En relisant les textes de la liturgie que l’Eglise nous propose en 33ème dimanche, Jésus, annonçant la destruction du Temple, et les bouleversements qui accompagneront son retour, semble parler à des siècles de distance, de ce qui est advenu en Algérie. Et d’aucuns en entendant la proclamation de cet Evangile, on pu se remémorer leurs conditions de vie avant le départ d’Algérie en 1962.

On ne devrait pas rouvrir les archives personnelles. On devrait laisser le temps faire œuvre d’apaisement. Et pourtant, c’est un devoir de mémoire qu’il convient d’accomplir aujourd’hui, brièvement.

Cela fait mal de revivre ces années douloureuses, mais cela nous permet de prendre conscience du chemin parcouru, et de découvrir, l’aide et le soutien que le diocèse de Marseille, pour ne parler de ce que notre Eglise provençale, avait apporté à celles et ceux qui débarquaient sur le port ou à Marignane.

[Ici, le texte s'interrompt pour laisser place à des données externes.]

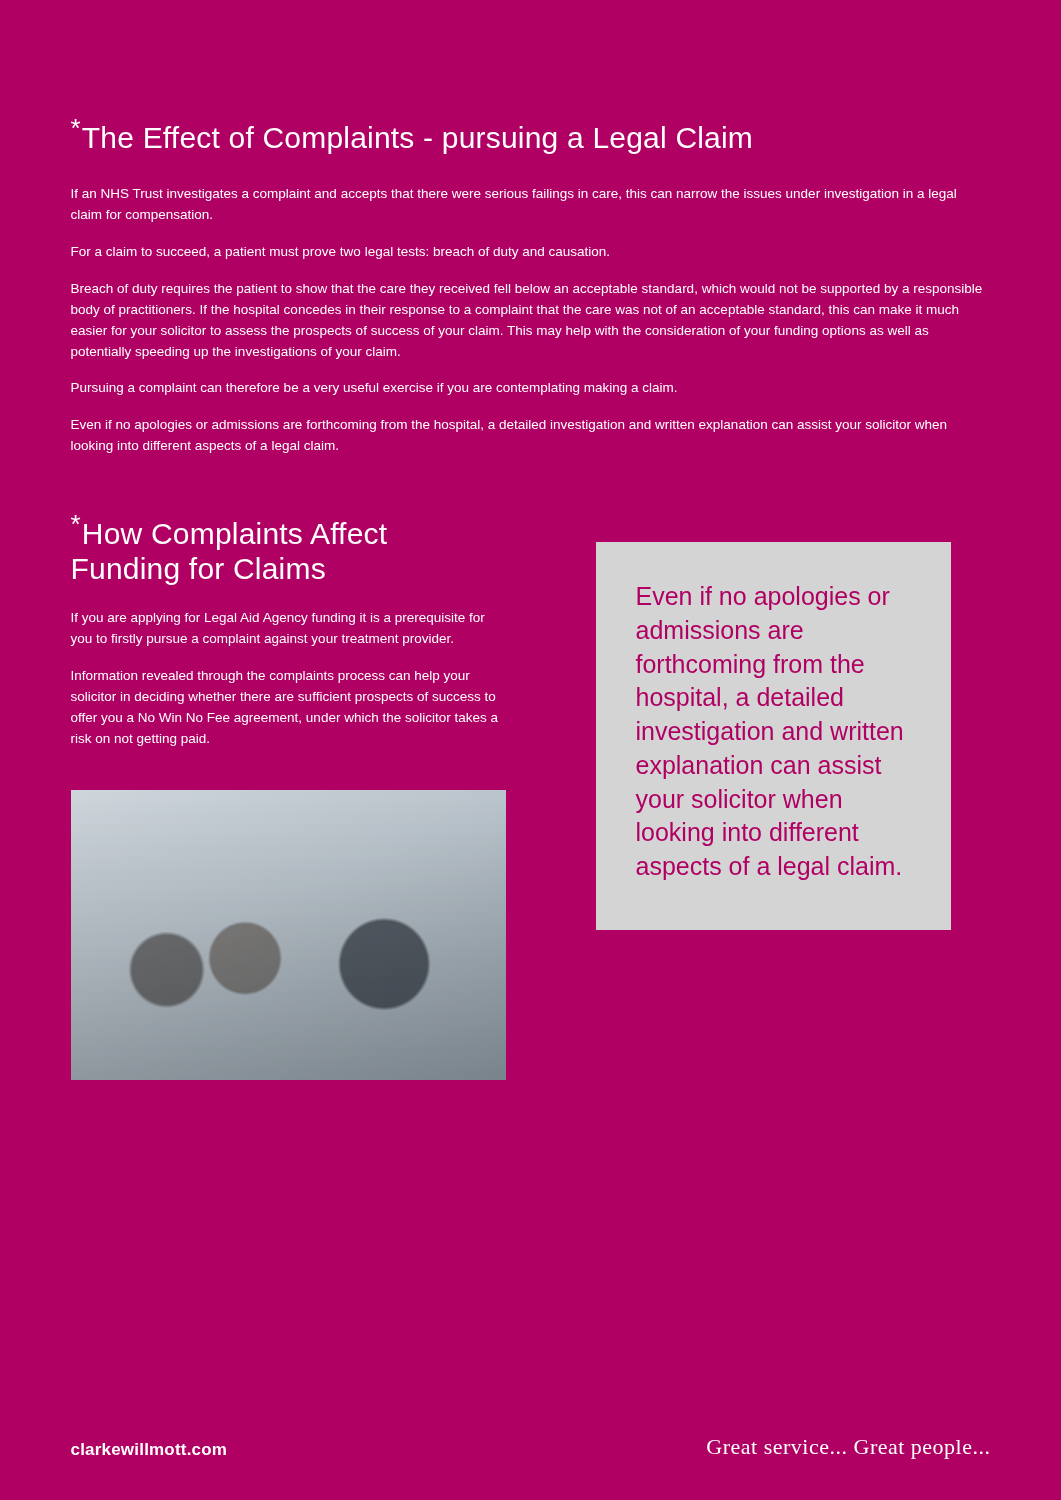*The Effect of Complaints - pursuing a Legal Claim
If an NHS Trust investigates a complaint and accepts that there were serious failings in care, this can narrow the issues under investigation in a legal claim for compensation.
For a claim to succeed, a patient must prove two legal tests: breach of duty and causation.
Breach of duty requires the patient to show that the care they received fell below an acceptable standard, which would not be supported by a responsible body of practitioners. If the hospital concedes in their response to a complaint that the care was not of an acceptable standard, this can make it much easier for your solicitor to assess the prospects of success of your claim. This may help with the consideration of your funding options as well as potentially speeding up the investigations of your claim.
Pursuing a complaint can therefore be a very useful exercise if you are contemplating making a claim.
Even if no apologies or admissions are forthcoming from the hospital, a detailed investigation and written explanation can assist your solicitor when looking into different aspects of a legal claim.
*How Complaints Affect Funding for Claims
If you are applying for Legal Aid Agency funding it is a prerequisite for you to firstly pursue a complaint against your treatment provider.
Information revealed through the complaints process can help your solicitor in deciding whether there are sufficient prospects of success to offer you a No Win No Fee agreement, under which the solicitor takes a risk on not getting paid.
Even if no apologies or admissions are forthcoming from the hospital, a detailed investigation and written explanation can assist your solicitor when looking into different aspects of a legal claim.
clarkewillmott.com
Great service... Great people...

Nous n’en avions pas souvenance, et certains l’ignorent encore. Quelques semaines avant notre arrivée, Mgr Marc Lallier, l’archevêque de Marseille, avait, par de nombreux appels, dans son bulletin religieux, mis en évidence, pour ses diocésains, le drame que nous vivions, et les conditions d’accueil qu’il fallait préparer.

On entend souvent dire : « On n’a rien fait pour nous ! » Si les autorités municipales de ces années 1962-1963, (et c’était leur vision politique des évènements), voulaient nous rejeter à la mer, (je ne fais que citer les archives des journaux du temps), combien se sont mis à notre service pour apaiser notre tristesse, calmer notre peur, accompagner nos démarches, prévoir notre implantation, être à nos côtés.

Qui étaient-ils, ces Pieds-Noirs, qui venaient en ces mois d’été 1962, envahir la France ?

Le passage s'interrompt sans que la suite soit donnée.